What you need to do: Quote each line of the material verbatim, without the pictures.

Information supplied:

|---|

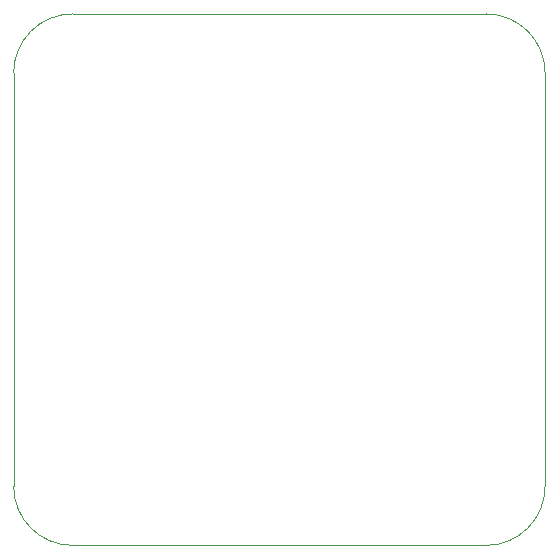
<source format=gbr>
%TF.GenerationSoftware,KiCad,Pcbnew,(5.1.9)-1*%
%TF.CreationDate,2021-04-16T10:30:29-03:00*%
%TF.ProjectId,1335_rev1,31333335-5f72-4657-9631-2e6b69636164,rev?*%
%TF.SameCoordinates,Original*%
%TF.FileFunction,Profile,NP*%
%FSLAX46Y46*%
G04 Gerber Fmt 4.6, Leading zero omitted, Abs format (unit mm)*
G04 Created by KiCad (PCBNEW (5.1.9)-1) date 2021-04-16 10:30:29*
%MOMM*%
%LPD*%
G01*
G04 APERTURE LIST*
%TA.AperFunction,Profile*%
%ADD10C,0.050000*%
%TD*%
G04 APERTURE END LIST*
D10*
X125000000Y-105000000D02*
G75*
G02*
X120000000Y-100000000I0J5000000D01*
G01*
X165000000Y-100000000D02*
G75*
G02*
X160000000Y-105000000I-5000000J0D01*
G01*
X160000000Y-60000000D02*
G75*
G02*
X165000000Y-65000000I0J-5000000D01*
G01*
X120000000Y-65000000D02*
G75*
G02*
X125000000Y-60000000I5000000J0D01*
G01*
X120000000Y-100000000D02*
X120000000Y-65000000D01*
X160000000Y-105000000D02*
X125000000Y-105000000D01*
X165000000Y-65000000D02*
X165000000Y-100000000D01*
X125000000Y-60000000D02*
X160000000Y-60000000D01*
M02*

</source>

|---|

Response box:
<source format=gbr>
%TF.GenerationSoftware,KiCad,Pcbnew,(5.1.9)-1*%
%TF.CreationDate,2021-04-16T10:30:29-03:00*%
%TF.ProjectId,1335_rev1,31333335-5f72-4657-9631-2e6b69636164,rev?*%
%TF.SameCoordinates,Original*%
%TF.FileFunction,Profile,NP*%
%FSLAX46Y46*%
G04 Gerber Fmt 4.6, Leading zero omitted, Abs format (unit mm)*
G04 Created by KiCad (PCBNEW (5.1.9)-1) date 2021-04-16 10:30:29*
%MOMM*%
%LPD*%
G01*
G04 APERTURE LIST*
%TA.AperFunction,Profile*%
%ADD10C,0.050000*%
%TD*%
G04 APERTURE END LIST*
D10*
X125000000Y-105000000D02*
G75*
G02*
X120000000Y-100000000I0J5000000D01*
G01*
X165000000Y-100000000D02*
G75*
G02*
X160000000Y-105000000I-5000000J0D01*
G01*
X160000000Y-60000000D02*
G75*
G02*
X165000000Y-65000000I0J-5000000D01*
G01*
X120000000Y-65000000D02*
G75*
G02*
X125000000Y-60000000I5000000J0D01*
G01*
X120000000Y-100000000D02*
X120000000Y-65000000D01*
X160000000Y-105000000D02*
X125000000Y-105000000D01*
X165000000Y-65000000D02*
X165000000Y-100000000D01*
X125000000Y-60000000D02*
X160000000Y-60000000D01*
M02*

</source>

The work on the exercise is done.